*Task requirements*
In the entries below, find the line with "Garantía asegurada" and the line with "razoavelmente simples de". Reproduce those two lines and every line between them exactly, and nothing more.

BEGIN Data to process

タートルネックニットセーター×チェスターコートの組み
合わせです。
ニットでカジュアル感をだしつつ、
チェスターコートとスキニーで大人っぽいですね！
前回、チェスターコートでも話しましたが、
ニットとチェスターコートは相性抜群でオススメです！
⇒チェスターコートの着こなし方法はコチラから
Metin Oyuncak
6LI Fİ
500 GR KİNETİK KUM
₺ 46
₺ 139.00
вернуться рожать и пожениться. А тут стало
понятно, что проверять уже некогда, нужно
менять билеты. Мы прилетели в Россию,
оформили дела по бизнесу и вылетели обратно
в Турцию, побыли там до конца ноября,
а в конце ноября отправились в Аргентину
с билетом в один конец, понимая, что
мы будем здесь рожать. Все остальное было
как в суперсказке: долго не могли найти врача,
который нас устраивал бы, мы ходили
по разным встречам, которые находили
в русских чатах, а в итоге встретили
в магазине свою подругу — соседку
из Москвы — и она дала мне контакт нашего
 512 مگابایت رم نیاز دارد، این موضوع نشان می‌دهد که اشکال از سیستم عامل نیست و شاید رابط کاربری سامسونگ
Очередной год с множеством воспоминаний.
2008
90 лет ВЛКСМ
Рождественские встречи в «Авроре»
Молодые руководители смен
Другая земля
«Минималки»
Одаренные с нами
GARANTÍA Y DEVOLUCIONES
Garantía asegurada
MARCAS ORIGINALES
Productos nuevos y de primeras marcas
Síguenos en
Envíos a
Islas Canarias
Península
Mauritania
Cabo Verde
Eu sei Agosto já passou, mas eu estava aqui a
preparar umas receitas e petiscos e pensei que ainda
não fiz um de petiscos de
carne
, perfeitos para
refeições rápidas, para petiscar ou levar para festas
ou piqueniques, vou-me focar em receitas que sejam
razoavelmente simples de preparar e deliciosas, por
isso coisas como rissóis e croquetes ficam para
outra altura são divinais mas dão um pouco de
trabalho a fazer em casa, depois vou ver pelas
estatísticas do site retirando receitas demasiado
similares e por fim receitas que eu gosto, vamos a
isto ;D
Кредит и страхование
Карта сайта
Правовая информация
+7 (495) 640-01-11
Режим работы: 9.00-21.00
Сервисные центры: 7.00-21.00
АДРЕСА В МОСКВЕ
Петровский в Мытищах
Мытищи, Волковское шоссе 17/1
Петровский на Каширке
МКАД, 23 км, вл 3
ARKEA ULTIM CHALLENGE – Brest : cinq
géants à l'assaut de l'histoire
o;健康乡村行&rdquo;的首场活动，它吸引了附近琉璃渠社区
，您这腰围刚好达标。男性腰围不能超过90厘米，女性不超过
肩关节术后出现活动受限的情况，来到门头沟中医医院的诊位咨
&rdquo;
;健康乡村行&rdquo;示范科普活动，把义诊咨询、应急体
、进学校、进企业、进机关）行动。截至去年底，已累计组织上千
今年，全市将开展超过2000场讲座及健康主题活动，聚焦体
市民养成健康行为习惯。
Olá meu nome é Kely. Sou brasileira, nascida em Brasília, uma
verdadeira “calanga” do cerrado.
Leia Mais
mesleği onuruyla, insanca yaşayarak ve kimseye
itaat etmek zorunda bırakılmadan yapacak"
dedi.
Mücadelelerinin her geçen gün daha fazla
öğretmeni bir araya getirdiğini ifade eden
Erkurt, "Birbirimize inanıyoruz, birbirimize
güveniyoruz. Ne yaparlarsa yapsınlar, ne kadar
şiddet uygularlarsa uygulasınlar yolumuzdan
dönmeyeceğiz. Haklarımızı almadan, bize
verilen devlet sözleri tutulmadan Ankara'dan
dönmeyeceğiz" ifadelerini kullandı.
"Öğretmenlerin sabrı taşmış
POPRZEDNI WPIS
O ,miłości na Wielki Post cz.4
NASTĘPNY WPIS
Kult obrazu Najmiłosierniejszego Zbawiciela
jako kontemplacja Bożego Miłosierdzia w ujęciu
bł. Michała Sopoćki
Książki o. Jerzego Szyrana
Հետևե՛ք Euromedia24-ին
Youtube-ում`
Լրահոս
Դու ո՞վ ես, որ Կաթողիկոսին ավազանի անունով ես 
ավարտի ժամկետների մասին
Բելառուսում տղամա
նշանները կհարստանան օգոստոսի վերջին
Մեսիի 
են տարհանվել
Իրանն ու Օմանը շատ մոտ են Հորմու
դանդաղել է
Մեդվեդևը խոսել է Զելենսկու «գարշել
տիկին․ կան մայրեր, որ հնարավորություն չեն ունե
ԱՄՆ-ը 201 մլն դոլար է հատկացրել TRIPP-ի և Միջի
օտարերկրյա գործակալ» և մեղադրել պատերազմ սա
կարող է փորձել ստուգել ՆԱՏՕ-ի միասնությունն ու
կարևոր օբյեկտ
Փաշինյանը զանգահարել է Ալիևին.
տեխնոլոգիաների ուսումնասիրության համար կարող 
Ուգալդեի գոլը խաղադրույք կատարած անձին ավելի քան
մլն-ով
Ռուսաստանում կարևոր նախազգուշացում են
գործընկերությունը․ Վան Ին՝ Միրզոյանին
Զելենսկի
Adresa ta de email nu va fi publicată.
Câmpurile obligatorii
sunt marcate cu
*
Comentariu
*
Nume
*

END Data to process

*Exercise response*
Garantía asegurada
MARCAS ORIGINALES
Productos nuevos y de primeras marcas
Síguenos en
Envíos a
Islas Canarias
Península
Mauritania
Cabo Verde
Eu sei Agosto já passou, mas eu estava aqui a
preparar umas receitas e petiscos e pensei que ainda
não fiz um de petiscos de
carne
, perfeitos para
refeições rápidas, para petiscar ou levar para festas
ou piqueniques, vou-me focar em receitas que sejam
razoavelmente simples de preparar e deliciosas, por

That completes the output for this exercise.